With no more compunction than if he were shooting a rat, the lieutenant pressed the trigger.

The report of the rifle was outvoiced by a loud detonation, accompanied by a vivid flash. For one moment Terence stood stock still, his eyes temporarily blinded by the sudden glare. Then he realized that his cap had gone. His face was wet, not with the chilly rain but with a warm moisture. Something had struck him on the cheek, inflicting a small cut from which the blood flowed freely.

"A pretty rumpus!" he soliloquized. "The rotter has plugged me—no, it can't be that. It's only a slight gash. I wonder if he hurled a bomb."

"Blowed to atoms, sir; that's what's happened to him—the blighter!" exclaimed a voice that seemed to come from the ground.

"I thought you were a dead man, by Jove!" exclaimed Terence bluntly, as he recognized the sentry by his voice.

"Not yet, sir," replied the man. "He put a bullet through my leg—just above the knee. It don't hurt much, but it kippered me, so I thought I'd lie low and see what happened. I'd a cartridge ready, though, in case of an accident."

"We ought to stop the next train," said Terence, as he stooped to recover his cap. "The rail might be damaged. I think that fellow had a few detonators on him, and my shot did the trick. How did you stop the train I was in?"

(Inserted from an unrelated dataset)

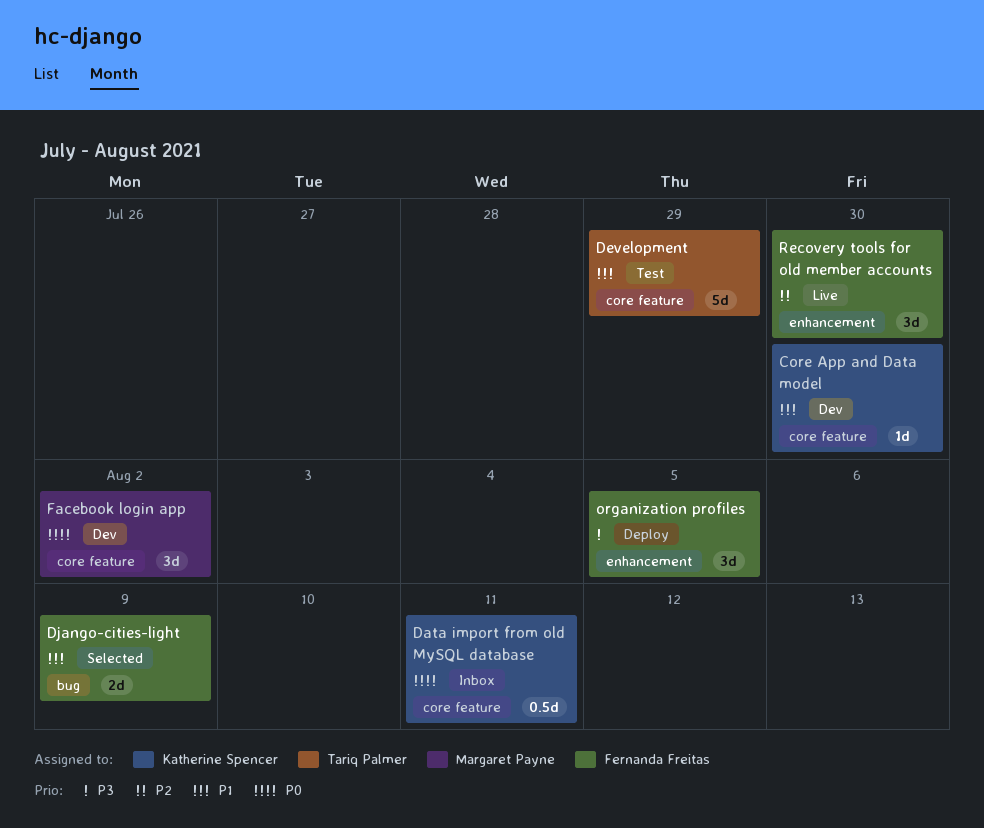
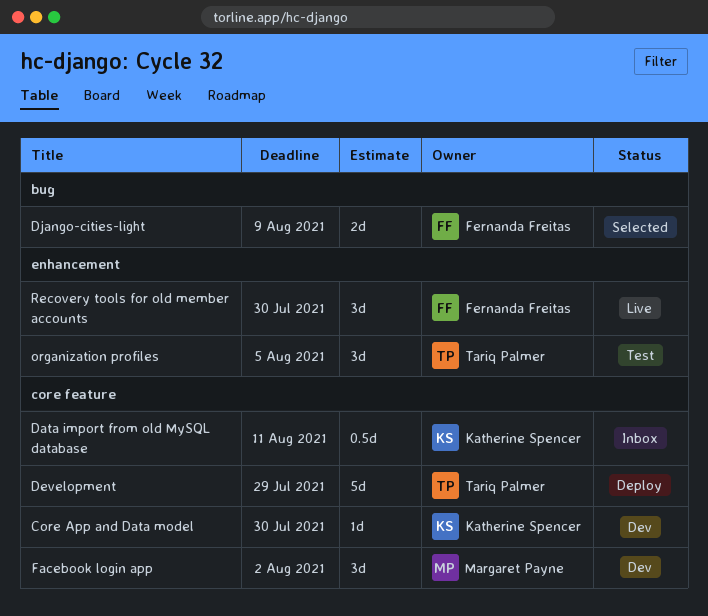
Development, status: Test -> Deploy
organization profiles, status: Deploy -> Test
organization profiles, owner: Fernanda Freitas -> Tariq Palmer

"Had a lantern, sir. It's somewhere along the line. But our chaps must have heard the racket, an the sergeant'll be coming along in half a tick."

"Wind the wrong way," declared Terence laconically. "I'll bandage that leg of yours and then I'll get the lantern."

The miscreant's bullet—from a small calibre high velocity pistol—had passed completely through the soldier's leg, fortunately without severing any arteries. Having attended to the wound and bidden the man sit down by the side of the bank, Aubyn set out on his search.